O percentual também é o maior entre as três rodadas comparadas pela pesquisa. Em abril, 34% dos entrevistados diziam preferir uma mudança completa na administração estadual. O índice caiu para 33% em julho e voltou a crescer em agosto, chegando a 38%. A variação entre julho e agosto supera a margem de erro de três pontos percentuais.
Enquanto aumenta a parcela dos eleitores que querem uma mudança mais ampla, diminui o grupo que prefere a continuidade do atual governo. Em abril, 22% defendiam a manutenção da gestão de Jerônimo Rodrigues (PT). Em julho, eram 21%, e agora o percentual caiu para 20%, o menor índice da série apresentada.
Considerando os eleitores que defendem algum nível de mudança, o grupo chega a 76% dos entrevistados. Desse total, 38% preferem mudanças pontuais, enquanto outros 38% defendem uma transformação completa na condução do governo baiano.
O cenário aparece em um momento de disputa acirrada pela sucessão estadual. Na intenção de voto medida pela Quaest, ACM Neto (União Brasil) aparece com 40%, enquanto Jerônimo Rodrigues registra 37%. O resultado coloca o ex-prefeito de Salvador numericamente à frente, dentro da margem de erro da pesquisa.
A avaliação da atual administração também apresentou piora. O percentual de entrevistados que considera o governo Jerônimo negativo passou de 23% em julho para 25% em agosto.
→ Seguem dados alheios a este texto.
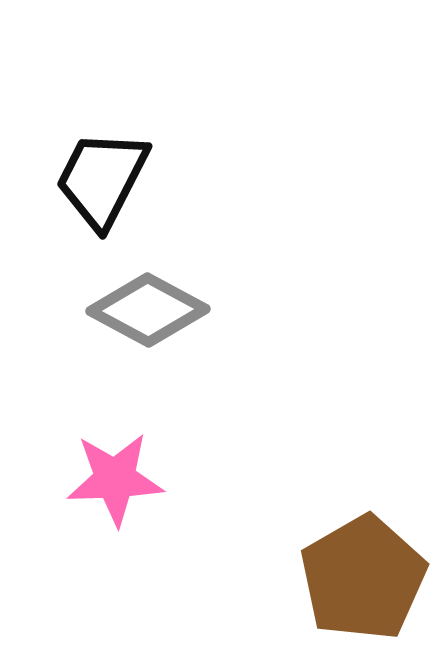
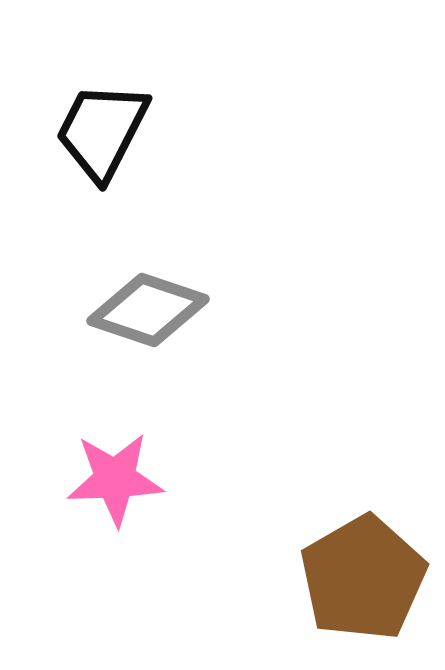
black trapezoid: moved 48 px up
gray diamond: rotated 10 degrees counterclockwise
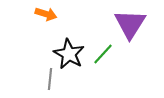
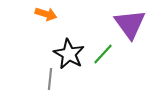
purple triangle: rotated 8 degrees counterclockwise
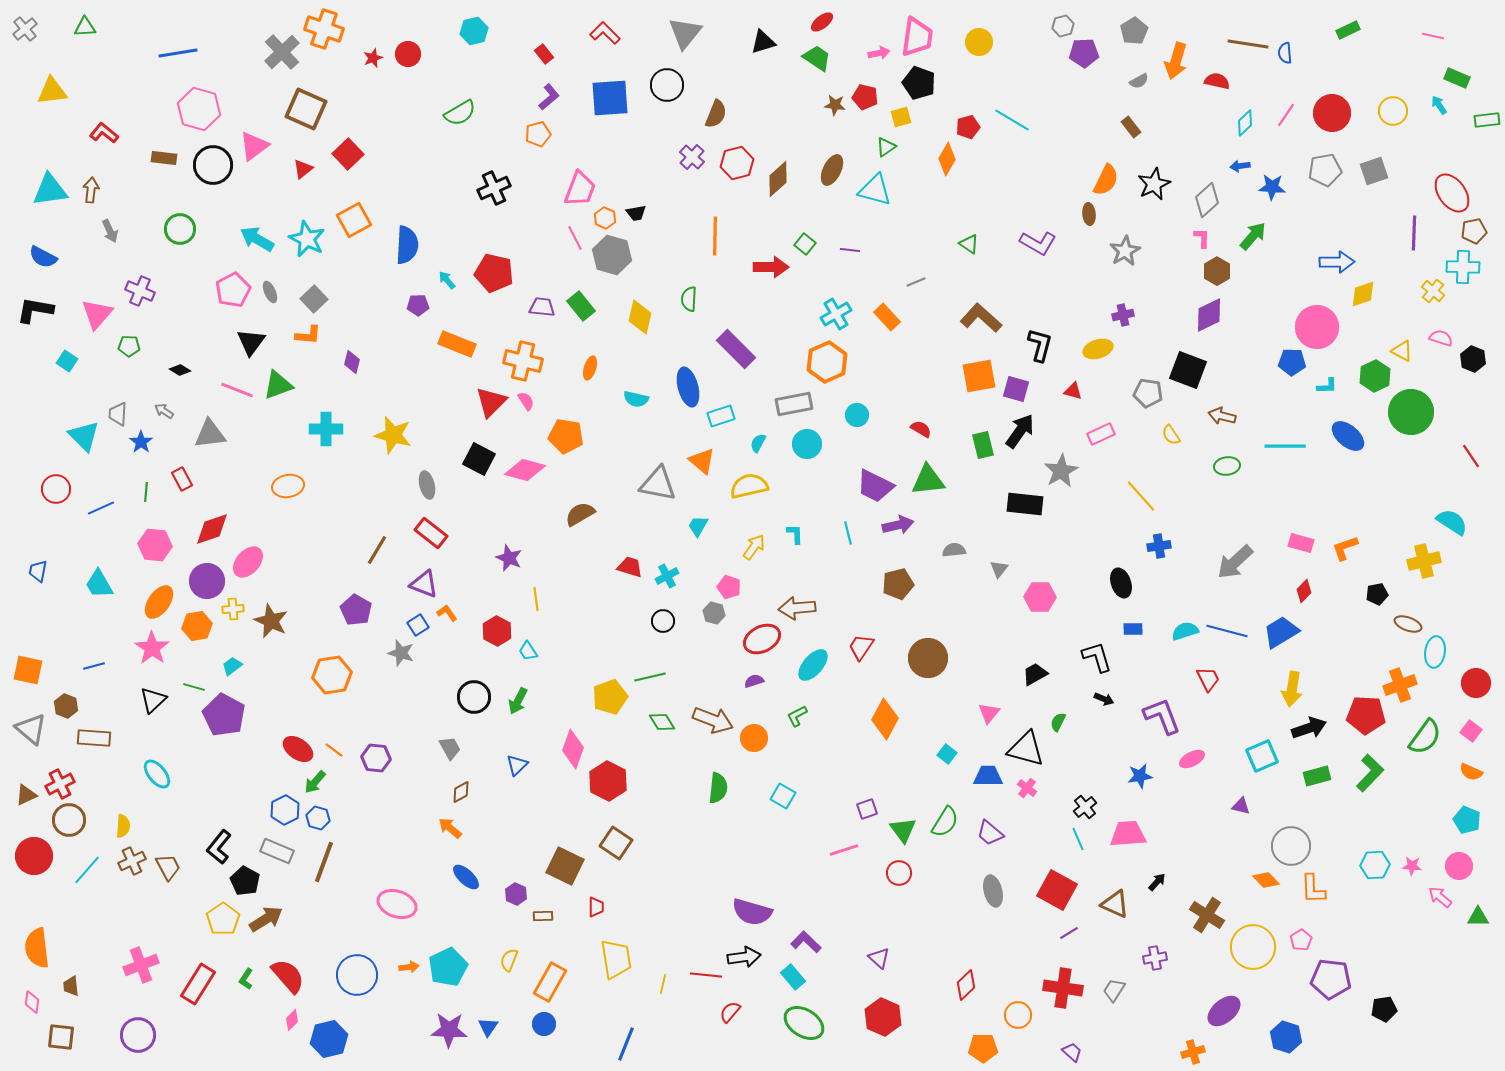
O levantamento também avaliou o potencial de voto dos principais nomes colocados na disputa. Entre os entrevistados que afirmam conhecer ACM Neto, 54% dizem que poderiam votar nele. No caso de Jerônimo Rodrigues, o percentual é de 47%.
Na rejeição, porém, o governador aparece em situação mais desfavorável. Quatro em cada dez entrevistados, ou 40%, afirmam conhecer Jerônimo e não votar nele. O percentual permaneceu estável em relação à rodada anterior.
ACM Neto aparece com rejeição de 32%, uma pequena melhora em relação aos 33% registrados em julho. Dessa forma, o ex-prefeito apresenta, além de um potencial de voto maior, um índice de rejeição inferior ao do atual governador.
A pesquisa Quaest entrevistou 900 pessoas com 16 anos ou mais entre os dias 23 e 26 de agosto. A margem de erro é de três pontos percentuais, para mais ou para menos, e o nível de confiança é de 95%. O levantamento está registrado no Tribunal Superior Eleitoral (TSE) sob o número BA-06206/2026.